Hello,
We used POCO library in our project on Linux and found 3 issues which forced us to make changes in POCO sources. One of them is clearly a bug, and I want to start from it.
Let's look at Timer::start (Foundation/src/Timer.cpp):
nextInvocation += _startInterval*1000;
Then in Timer::run twice:
_nextInvocation += interval*1000;
Note that _startInterval and interval are declared as long, and 1000 is int.
What will happen on 32-bit OS when you want to wait for initial timer run or have interval between runs as quite a long time? Hours or days? When converted to microseconds, that interval will overflow long data type which is 4-byte on 32-bit OS. Let's check - 24 hours = 86,400 seconds = 86,400,000,000 microseconds (86 billion). 4-byte integer can hold only 2 billion (OK, 2,147,483,647).
As you see, it is quite easy to overflow long on 32-bit OS when using microseconds.

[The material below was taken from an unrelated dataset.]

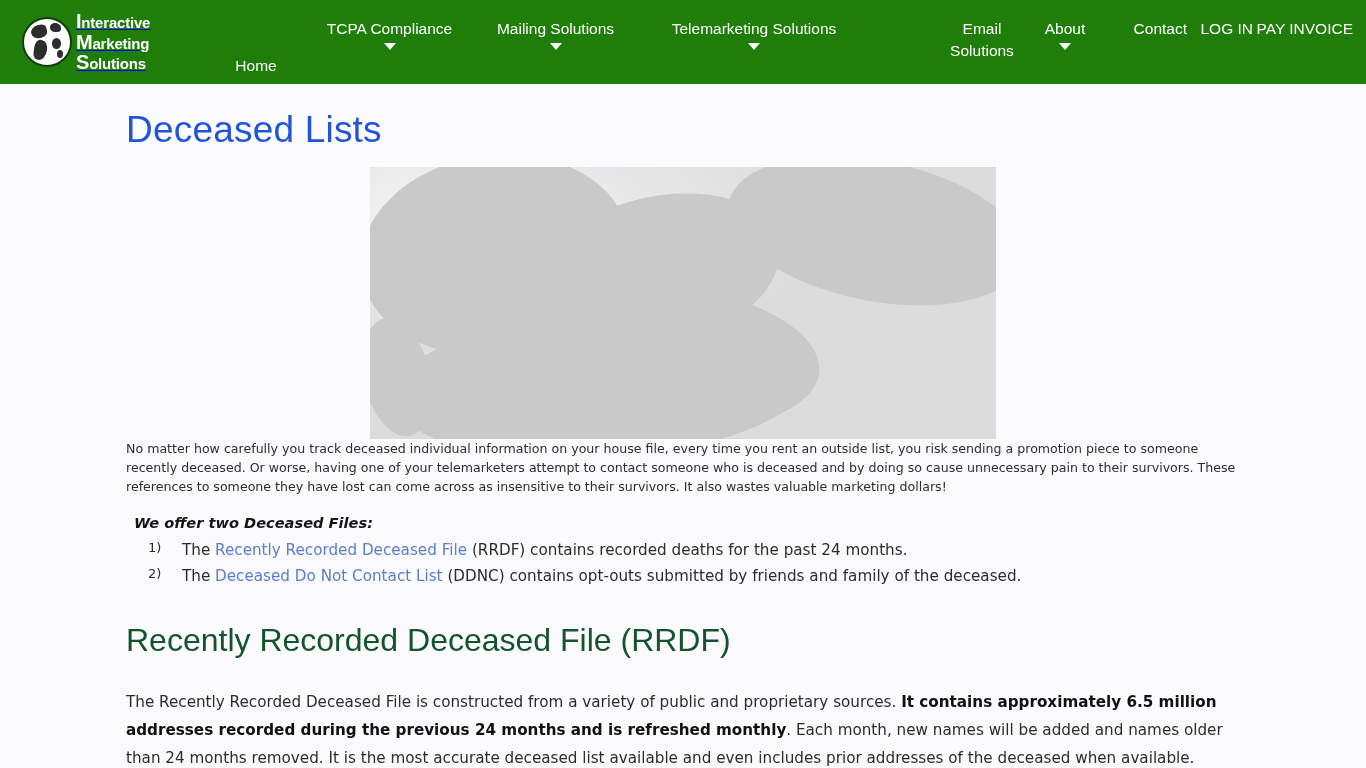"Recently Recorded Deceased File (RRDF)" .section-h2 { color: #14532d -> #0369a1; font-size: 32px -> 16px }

However, fix is easy - when multiplying 2 numbers and none of them in 64-bit, just convert one of them to Int64. For example:
nextInvocation += Int64(_startInterval)*1000;
This will make compiler use Int64 when doing multiplication, and thus 64-bit integer math rather than 32-bit. We have applied and verified this fix with long initial and periodic intervals on 32-bit Linux and it worked fine.